Kneecap a déclaré que le gouvernement britannique avait l'intention de faire appel de la décision qui a conduit à l'abandon de l'accusation de terrorisme portée par Mo Chara l'année dernière.
En septembre, l’affaire contre le rappeur de Belfast – de son vrai nom Liam Óg Ó hAnnaidh – a été abandonnée en raison d’un détail technique lié à la manière dont elle a été engagée, le magistrat en chef déclarant au tribunal que l’accusation portée contre lui était « illégale » et « nulle ».
Ó hAnnaidh avait été inculpé pour un incident présumé au cours duquel il aurait brandi un drapeau du Hezbollah lors d’un spectacle à Londres en novembre 2024 et aurait crié « Debout le Hamas, de haut le Hezbollah ». Les deux sont répertoriées comme organisations terroristes interdites par le gouvernement britannique.
Kneecap a toujours nié soutenir le Hamas ou le Hezbollah et a déclaré qu'ils n'incitaient ni ne toléraient la violence. Ils ont également fait valoir que les images des émissions britanniques avaient été prises hors de leur contexte et ont décrit l'action en justice comme un « carnaval de distraction ».
Aujourd’hui, le groupe a révélé que le gouvernement envisageait désormais de faire appel de la décision d’abandonner l’affaire, en écrivant sur les réseaux sociaux ce matin (1er janvier) : « Les Britanniques recommencent… »
« Le gouvernement britannique nous a annoncé qu'il ferait appel de la décision de son propre tribunal d'instance de rejeter l'affaire contre Mo Chara », ont-ils poursuivi. « De l’avis de notre équipe juridique, il n’y a pas la moindre logique à cela, c’est sans aucune base juridique solide. »
Ils ont ajouté qu'ils pensaient que ce stratagème était une tactique visant à « distraire et essayer de faire taire ceux qui se tiennent du bon côté de l'histoire ».
« Alors qu’Israël s’apprête aujourd’hui à interdire aux organisations caritatives de fournir une aide vitale et un abri primitif à des millions de personnes, l’État britannique se tourne une fois de plus vers le calomnie de ceux qui s’opposent au génocide. »
Ils ont indiqué que l'appel serait entendu le 14 janvier devant la Haute Cour de la Royal Courts of Justice de Londres. « Nous ne garderons pas le silence. PALESTINE LIBRE », a conclu Kneecap.
En octobre, un porte-parole du Crown Prosecution Service a laissé entendre qu'ils prévoyaient de faire appel de la décision, affirmant qu'ils « estimaient qu'il y avait un point de droit important qui devait être clarifié ».

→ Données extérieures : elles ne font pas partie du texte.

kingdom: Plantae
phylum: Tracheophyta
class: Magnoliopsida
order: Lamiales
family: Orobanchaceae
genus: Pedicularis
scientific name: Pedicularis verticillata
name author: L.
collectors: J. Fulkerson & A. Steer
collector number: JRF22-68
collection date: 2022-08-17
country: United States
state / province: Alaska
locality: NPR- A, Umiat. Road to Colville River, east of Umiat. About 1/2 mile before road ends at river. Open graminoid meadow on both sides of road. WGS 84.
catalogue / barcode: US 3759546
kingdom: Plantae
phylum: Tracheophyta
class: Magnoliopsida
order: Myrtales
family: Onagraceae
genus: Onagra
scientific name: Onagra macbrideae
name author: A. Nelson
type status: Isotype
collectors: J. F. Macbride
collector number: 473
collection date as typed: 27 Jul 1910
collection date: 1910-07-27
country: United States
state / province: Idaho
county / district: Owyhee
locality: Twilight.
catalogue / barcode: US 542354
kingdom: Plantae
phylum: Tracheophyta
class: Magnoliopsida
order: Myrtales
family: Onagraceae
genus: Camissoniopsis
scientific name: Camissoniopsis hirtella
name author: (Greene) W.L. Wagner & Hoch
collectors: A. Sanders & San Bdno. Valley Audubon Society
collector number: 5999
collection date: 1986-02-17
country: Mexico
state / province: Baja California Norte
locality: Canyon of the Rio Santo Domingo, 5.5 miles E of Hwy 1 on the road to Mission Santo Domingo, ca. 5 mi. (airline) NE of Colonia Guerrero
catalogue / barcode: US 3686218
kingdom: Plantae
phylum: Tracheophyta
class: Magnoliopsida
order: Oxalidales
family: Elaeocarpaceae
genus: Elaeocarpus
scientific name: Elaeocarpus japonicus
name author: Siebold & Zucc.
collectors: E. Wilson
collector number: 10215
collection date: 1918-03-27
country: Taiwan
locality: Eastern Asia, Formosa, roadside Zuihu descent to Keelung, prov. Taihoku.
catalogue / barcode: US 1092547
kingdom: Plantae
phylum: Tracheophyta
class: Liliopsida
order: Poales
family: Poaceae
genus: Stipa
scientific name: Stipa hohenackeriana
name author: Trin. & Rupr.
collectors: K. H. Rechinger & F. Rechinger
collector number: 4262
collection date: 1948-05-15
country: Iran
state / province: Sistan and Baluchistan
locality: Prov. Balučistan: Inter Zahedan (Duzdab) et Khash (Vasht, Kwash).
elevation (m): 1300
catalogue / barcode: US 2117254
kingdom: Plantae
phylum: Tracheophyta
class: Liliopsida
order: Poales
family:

S'exprimant devant le tribunal après le jugement de septembre, Mo Chara a déclaré à la presse et à ses partisans : « Ce processus n'a jamais porté sur moi. Il n'a jamais été question de menaces contre (le) public. Il n'a jamais été question de terrorisme.
« Il s'agissait toujours de Gaza, de ce qui se passe lorsque vous osez parler. Vos tentatives pour nous faire taire ont échoué parce que nous avons raison et vous avez tort. »
Les comparutions de Mo Chara devant le tribunal l'année dernière ont attiré des foules immenses, notamment le soutien de Paul Weller, qui se sont rassemblés devant la Woolwich Crown Court.
Une fois la décision de classement sans suite prise, Mo Chara a déclaré qu'il envisageait « absolument » d'engager une action en justice contre l'État britannique et a déclaré au Premier ministre Keir Starmer : « Plus de chance la prochaine fois ».
« Même si l'affaire avait été portée devant les tribunaux, nous aurions gagné de toute façon », a-t-il ajouté. « C'était un véritable cirque, c'était un carnaval, une distraction de ce qui se passait réellement. Et plus ils traînaient cela, plus ils pouvaient garder cela dans l'actualité, plutôt que de parler des vrais problèmes. »
Kneecap a défendu ses concerts « satiriques », arguant : « Ce n'est pas notre travail de dire aux gens ce qui est une blague et ce qui ne l'est pas. » Ils ont ensuite affirmé que le gouvernement et ses détracteurs « voulaient nous faire paraître petits ». Ils ont également nié les accusations d'antisémitisme et d'incitation à la violence, affirmant que « ceux qui nous attaquent veulent faire taire les critiques concernant un massacre de masse ».